Top of Selected text

The point is that you cannot consciously control erections (if you could, the distributors of Viagra would go bankrupt). You can do things to encourage or discourage them, but if some unplanned-for trigger unexpectedly starts the ball rolling, there may be some level of visible tumescence that just cannot be avoided. Sure, we can cover it up to spare others the sight, but I don't see the point. Nudists believe that nudity is a state of being, not a state of doing. Well, sexual arousal is the same. We can do things to incite arousal, and we can do things while aroused that would be explicitly sexual and, thus, inappropriate in most settings (especially nudist environments). But sometimes we feel some level of arousal independent of our deliberate intentions, and when that happens, it's as natural and innocuous as simply being nude. Erect - like nudity - is a state of being, not doing. People should be held responsible for what they do with erections, and even what they do to encourage or discourage them, but they should not be held responsible for simply having them.

I know, this is probably one of my radical positions, and I respect that. But my point stands. (Not literally - at least, not at this moment :p). Tumescence is just a natural feature of the human penis. Yes, it's connected to human sexuality, but it, in and of itself, is not sexually explicit. The very same argument comes up in the art vs. porn debate, on websites like deviantART, for example, where artistic nudity is permitted, but erections are treated as porn and disallowed. I don't think erections should be treated as porn. Being erect is not the same thing as sticking that erection somewhere or otherwise doing something with it. Being aroused is not the same thing as being engaged in sexual activity (whether intercourse, or masturbation, or what have you), and, wherever nudity is allowed, women are (discriminatorily) permitted to be photographed in an aroused state with immunity. I don't understand why if a person is permitted to view the penis in its unerect state, there's something wrong, then, with that person seeing it erect. It's just one of those things that penises do, and if you've advanced to the point where you're not specifically offended by the mere sight of them, then you should be able to handle them whether flaccid or erect.

Bottom of Selected text
Top of Available data

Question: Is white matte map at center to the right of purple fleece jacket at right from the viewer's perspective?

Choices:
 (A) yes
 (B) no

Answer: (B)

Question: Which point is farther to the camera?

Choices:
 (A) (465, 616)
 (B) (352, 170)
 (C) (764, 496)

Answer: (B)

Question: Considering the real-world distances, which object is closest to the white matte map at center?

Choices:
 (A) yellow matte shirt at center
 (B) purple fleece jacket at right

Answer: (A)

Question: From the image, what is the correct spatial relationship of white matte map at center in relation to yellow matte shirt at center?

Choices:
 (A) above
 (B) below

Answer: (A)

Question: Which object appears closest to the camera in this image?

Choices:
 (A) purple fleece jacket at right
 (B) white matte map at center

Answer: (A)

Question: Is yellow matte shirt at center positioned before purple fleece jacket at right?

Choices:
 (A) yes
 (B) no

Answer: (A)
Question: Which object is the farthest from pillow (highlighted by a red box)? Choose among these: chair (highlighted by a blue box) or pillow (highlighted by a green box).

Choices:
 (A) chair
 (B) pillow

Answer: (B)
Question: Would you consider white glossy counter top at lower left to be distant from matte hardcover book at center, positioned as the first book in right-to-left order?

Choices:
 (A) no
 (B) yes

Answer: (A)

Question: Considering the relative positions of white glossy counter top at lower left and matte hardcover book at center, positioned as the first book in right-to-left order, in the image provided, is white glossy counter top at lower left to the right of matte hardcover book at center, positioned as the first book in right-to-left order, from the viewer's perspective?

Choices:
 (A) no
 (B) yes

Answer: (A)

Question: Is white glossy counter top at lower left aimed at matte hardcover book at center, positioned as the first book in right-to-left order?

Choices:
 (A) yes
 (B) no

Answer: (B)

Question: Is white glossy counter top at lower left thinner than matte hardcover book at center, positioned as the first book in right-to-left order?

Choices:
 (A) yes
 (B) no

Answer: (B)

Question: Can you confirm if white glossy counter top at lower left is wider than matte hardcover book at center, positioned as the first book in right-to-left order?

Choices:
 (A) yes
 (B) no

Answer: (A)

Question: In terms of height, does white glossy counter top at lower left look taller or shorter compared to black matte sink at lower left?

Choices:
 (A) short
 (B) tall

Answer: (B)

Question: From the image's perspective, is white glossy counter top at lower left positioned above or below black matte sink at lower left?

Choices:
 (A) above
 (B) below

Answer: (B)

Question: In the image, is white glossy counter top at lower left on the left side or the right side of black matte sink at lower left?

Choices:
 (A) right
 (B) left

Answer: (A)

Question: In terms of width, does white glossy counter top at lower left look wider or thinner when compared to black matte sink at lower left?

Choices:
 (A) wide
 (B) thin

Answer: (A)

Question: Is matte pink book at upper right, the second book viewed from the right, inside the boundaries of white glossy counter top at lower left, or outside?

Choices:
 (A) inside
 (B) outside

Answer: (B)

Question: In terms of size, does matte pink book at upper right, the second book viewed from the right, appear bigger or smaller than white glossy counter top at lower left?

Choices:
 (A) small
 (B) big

Bottom of Available data

Your instructions
Proceed with the essay on erections and nudism that precedes the stored data entries, starting after its final sentence.

Task answer
Again, I'm not saying this is a big deal that needs to be made a priority in terms of social reconditioning. But it's one of those subtle, straightforward things that I think demonstrates how much human beings jump through hoops just to hide the reality of life - the fact that we're sexual beings, and the way in which our bodies work. Sure, plenty of people are offended by sex - and they're entitled to make their best efforts to try and avoid it in their daily lives - but it goes deeper than that, because we're actually legally mandated to hush up about the reality of sex, lest kids find out the reason they exist before we, as a culture, are comfortable letting them know about it (i.e., on their 18th birthday, and even then, only begrudgingly, since restricting the sexual rights of adults is impossible - so we just make sure they don't enjoy it as much, by undermining education, discounting facts, and instilling a strong sense of shame and self-loathing surrounding people's bodies and their sexual experiences from a very young age).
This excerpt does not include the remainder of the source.